We all want to live a better life and be as healthy, strong, and happy as possible. Still, many of us make health choices today that could have devastating consequences in the long run.
The choices you make today will have an effect on how healthy you are tomorrow. So if you want to be at your healthiest 10 years from now, here’s where you should start:
1. Quit smoking
We all know smoking is bad for our health, but plenty of people still light up. Quitting today could mean great things for your long-term health, though. In five years, your risk of a subarachnoid hemorrhage decreases by 59 percent. And in 10 years for men and five years for women, your risk of developing diabetes is reduced to that of a nonsmoker. Smokers have been found to be 2.2 times more likely to die from lung cancer than quitters.
2. Watch your BMI
Maintaining a healthy body mass index (BMI) can lower your risk for certain diseases. The World Health organization says, “As BMI increases, so does the risk for some diseases. Some common conditions related to overweight and obesity include: premature death, cardiovascular diseases, high blood pressure, osteoarthritis, some cancers, and diabetes.” Eating healthfully and exercising can help regulate your BMI.
3. Make love
Mounting evidence points to all kinds of benefits to keeping your sex life regular — everything from easing depression to relieving pain to fighting off prostate cancer. Oh, and people who have sex one to two times a week also appear to have an immune response that is 30 percent higher than those who don’t have any sex at all.

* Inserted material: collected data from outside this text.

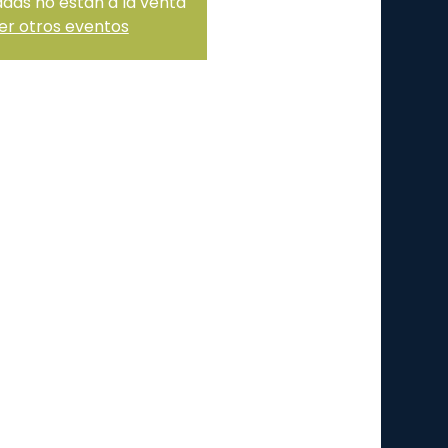
adas no están a la venta
er otros eventos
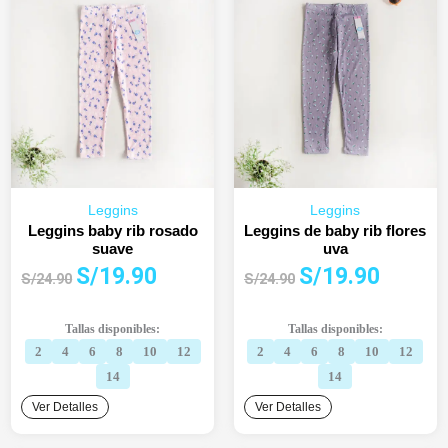
Leggins
Leggins
Leggins baby rib rosado
Leggins de baby rib flores
suave
uva
El
El
El
El
S/
19.90
S/
19.90
S/
24.90
S/
24.90
precio
precio
precio
precio
original
actual
original
actual
Tallas disponibles:
Tallas disponibles:
era:
es:
era:
es:
2
4
6
8
10
12
2
4
6
8
10
12
S/24.90.
S/19.90.
S/24.90.
S/19.90.
14
14
Ver Detalles
Ver Detalles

4. Moderate Your Alcohol Intake
Believe it or not, alcohol can have some benefits, including a reduction in cardiovascular disease. But these benefits apply only if it’s consumed in moderation. Heavy drinking can lead to cirrhosis of the liver, damage to the heart muscle, and an increased risk of several cancers. The Centers for Disease Control and Prevention (CDC) identify moderate drinking as no more than one drink per day for women, and no more than two per day for men.
5. Turn Off Your Television(Read a Book)
6. Get To Bed Early.
7. Exercise Regularly.
According to the CDC, “getting at least 150 minutes a week of moderate-intensity aerobic activity” can reduce your risk of heart disease, stroke, type 2 diabetes, and metabolic syndrome. A physically active lifestyle also lowers your risk for colon and breast cancer.